Hon. Ralph R. Mabey on In re Excel Innovations

Hon. Ralph R. Mabey on In re Excel Innovations

 
The courts of appeals do not agree on the standard for issuing an injunction to stay litigation against a nondebtor party. Many lower courts have followed the lead of the Fourth Circuit in granting a section 105 injunction against litigation that interferes with the reorganization of the debtor. In a case of first impression, In re Excel Innovations, however, the Ninth Circuit has rejected this standard, holding that the traditional preliminary injunction standard applies in bankruptcy cases. In this Expert Commentary, the Hon. Ralph R. Mabey speculates as to the reasons for the disconnect between the approaches of the lowers courts in this case (which followed the Fourth Circuit) and the Ninth Circuit and concludes that it may simply reflect the fact that appellate judges are far removed from the immediate practical considerations facing bankruptcy court judges as they manage large, complex cases.
 
Judge Mabey writes: “The financial, legal, or liquidity crisis that forces a company to seek protection under the Bankruptcy Code often also spawns litigation by creditors or shareholders against the directors and officers of the debtor.

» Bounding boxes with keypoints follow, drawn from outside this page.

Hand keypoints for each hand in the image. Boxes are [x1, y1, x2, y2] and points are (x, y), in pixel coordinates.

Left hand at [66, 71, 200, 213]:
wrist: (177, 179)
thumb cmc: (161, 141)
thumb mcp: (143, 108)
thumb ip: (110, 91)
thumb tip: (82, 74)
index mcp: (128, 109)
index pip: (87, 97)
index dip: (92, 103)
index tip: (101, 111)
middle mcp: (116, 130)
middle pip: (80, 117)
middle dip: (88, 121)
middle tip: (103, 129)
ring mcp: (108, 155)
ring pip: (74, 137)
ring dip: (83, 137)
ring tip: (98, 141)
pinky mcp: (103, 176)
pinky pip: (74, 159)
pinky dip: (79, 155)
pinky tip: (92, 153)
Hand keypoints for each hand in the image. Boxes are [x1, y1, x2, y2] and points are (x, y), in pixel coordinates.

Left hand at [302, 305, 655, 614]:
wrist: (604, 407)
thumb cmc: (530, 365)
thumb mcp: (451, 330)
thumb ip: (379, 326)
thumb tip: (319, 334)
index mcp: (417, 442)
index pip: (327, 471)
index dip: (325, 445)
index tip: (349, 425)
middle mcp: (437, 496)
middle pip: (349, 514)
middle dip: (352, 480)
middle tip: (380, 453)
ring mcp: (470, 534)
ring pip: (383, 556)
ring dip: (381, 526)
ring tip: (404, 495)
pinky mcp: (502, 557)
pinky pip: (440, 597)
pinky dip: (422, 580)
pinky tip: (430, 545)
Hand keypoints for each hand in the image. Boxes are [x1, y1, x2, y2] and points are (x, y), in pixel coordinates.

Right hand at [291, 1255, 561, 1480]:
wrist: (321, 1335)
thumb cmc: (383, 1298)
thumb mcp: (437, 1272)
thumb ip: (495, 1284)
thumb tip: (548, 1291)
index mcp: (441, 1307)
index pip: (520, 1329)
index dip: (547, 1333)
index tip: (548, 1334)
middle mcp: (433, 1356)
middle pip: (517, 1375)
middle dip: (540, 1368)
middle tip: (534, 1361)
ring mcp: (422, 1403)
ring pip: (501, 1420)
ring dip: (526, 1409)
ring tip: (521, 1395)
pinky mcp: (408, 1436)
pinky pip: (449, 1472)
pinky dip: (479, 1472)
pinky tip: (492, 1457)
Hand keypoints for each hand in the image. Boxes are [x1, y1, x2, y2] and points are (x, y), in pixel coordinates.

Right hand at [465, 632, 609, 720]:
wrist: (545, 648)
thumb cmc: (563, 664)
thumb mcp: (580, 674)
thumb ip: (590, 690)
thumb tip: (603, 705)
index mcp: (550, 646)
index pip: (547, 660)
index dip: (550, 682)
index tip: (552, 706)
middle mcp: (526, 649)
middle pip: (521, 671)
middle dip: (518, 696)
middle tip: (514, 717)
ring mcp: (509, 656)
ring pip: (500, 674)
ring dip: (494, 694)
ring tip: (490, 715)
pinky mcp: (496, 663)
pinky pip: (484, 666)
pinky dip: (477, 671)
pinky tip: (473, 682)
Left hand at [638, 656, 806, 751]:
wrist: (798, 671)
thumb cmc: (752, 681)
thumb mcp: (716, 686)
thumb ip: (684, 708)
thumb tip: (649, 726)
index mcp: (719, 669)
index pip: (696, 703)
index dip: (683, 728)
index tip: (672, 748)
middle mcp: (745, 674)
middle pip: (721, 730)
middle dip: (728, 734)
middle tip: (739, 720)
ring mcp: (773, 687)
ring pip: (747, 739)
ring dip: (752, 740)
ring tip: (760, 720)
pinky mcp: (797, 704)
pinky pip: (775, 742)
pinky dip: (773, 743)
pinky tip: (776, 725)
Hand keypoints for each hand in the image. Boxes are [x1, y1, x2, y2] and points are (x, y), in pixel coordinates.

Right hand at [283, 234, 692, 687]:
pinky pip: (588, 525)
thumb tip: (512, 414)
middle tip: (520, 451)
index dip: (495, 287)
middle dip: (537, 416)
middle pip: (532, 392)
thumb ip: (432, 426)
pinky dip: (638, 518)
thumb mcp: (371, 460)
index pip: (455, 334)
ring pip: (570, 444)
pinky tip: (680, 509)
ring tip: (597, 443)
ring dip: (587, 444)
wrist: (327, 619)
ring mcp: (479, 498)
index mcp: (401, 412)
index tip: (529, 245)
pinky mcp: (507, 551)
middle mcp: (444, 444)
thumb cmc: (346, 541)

Even when the debtor is not a party to the action or the matter has been automatically stayed against the debtor, litigation against the directors and officers may be disruptive to the debtor, especially during the early stages of a chapter 11 case, or costly to the bankruptcy estate, either due to dissipation of shared insurance coverage between the debtor and the directors and officers or due to the expense and burden of responding to discovery. As a result, it is common for the debtor or the individual directors and officers to request the bankruptcy court to enjoin or stay the litigation against the nondebtor parties.
 
More than twenty years ago, the Court of Appeals for the Fourth Circuit in two published opinions in the A.H. Robins bankruptcy cases established a comprehensive standard for enjoining litigation against nondebtor parties. [citations omitted]. In [A.H. Robins Co. v. Piccinin, 788 F.2d 994 (4th Cir.)], the Fourth Circuit found four independent grounds for staying or enjoining litigation against nondebtor parties, two of which were based on the extension of the automatic stay under subsections 362(a)(1) and (a)(3) of the Bankruptcy Code and two of which were based on an injunction issued under the authority of section 105(a) of the Bankruptcy Code and 28 U.S.C. § 1334.”